Only a flag, dear to the Southerner's heart, torn by the pitiless storms of leaden hail that poured upon its folds as it waved proudly in the breeze at Murfreesboro, Chattanooga, Chicamauga, Missionary Ridge, Mobile or Atlanta.
Only a bared sabre, whose jagged edge tells of something more real than the holiday exercise of the recruit. A sabre, whose blade has flashed in the sunlight, fallen and risen again, dyed with the life blood of an enemy to the flag on which it is resting now.
Only a bugle, whose notes have been echoed from gloomy valley to mountain top, blushing from the first kiss of day. It is silent now and no more evil sound the summons that has thrilled many a heart with the exe[?]acy of war.
Tom Massenburg was captain of the Jackson Artillery. The sabre is his and the scabbard peeps out from the careless folds of that flag for which the sabre leaped from its resting place thirty years ago. The bugle, standing out so well in the foreground, so perfect in light and shadow and exquisite in coloring, was blown by Bugler Alphonse Stroemer. Stroemer, whose name is well known in Macon, but who has long since gone to join the innumerable host that waits on the silent shore for the sound of the last great summons.
The flag belongs to the past and its dead. It belongs to those who fought under its shadow. It belongs to the members of the Jackson Artillery living and dead.
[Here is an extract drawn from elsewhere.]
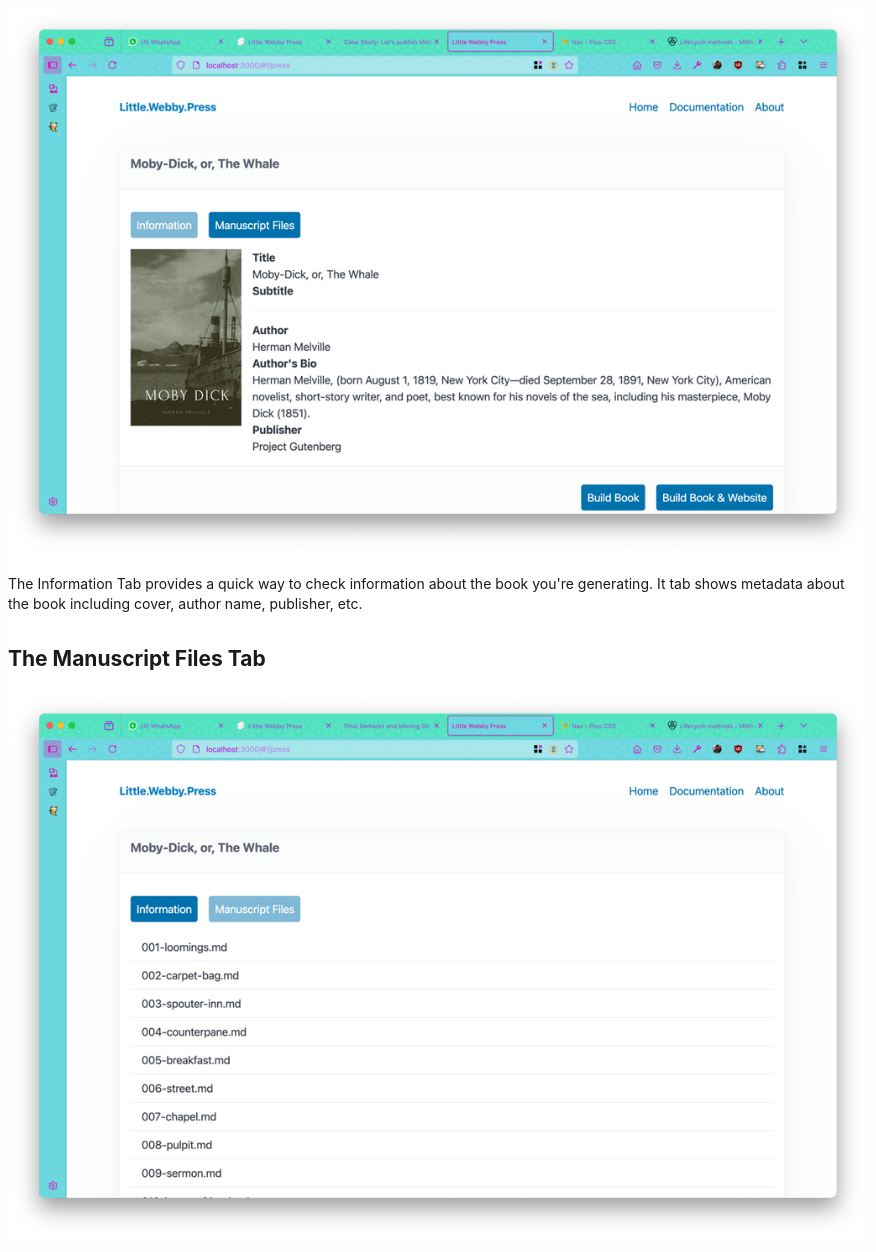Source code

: ![Little Webby Press options tab](images/information-tab.png)

The Information Tab provides a quick way to check information about the book you're generating.  It tab shows metadata about the book including cover, author name, publisher, etc.

## The Manuscript Files Tab

![Little Webby Press manuscript tab](images/manuscript-tab.png)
Here in Macon Tom Massenburg, Willis Price, "Daisy" Price, Charlie Wood, A. B. Quinker, George A. Dure, Fred Abel and William Abel, with a few others, can lay claim to that flag. If Miss Annie Massenburg, the fair artist whose brush lent that wealth of color to the whole and whose heart dictated the touches that gave it life, if she would place on canvas the thing most dear to the memory of those men it must surely be the counterpart of those torn, battered and war-stained relics of the Jackson Artillery.
[Note: Tom Massenburg, Willis Price, Charlie Wood, A. B. Quinker, George A. Dure, Fred Abel, William Abel, and the artist Annie Massenburg are all buried in Rose Hill Cemetery; Macon, Bibb County, Georgia. I have only, thus far, found mention of Confederate service on two of their stones.]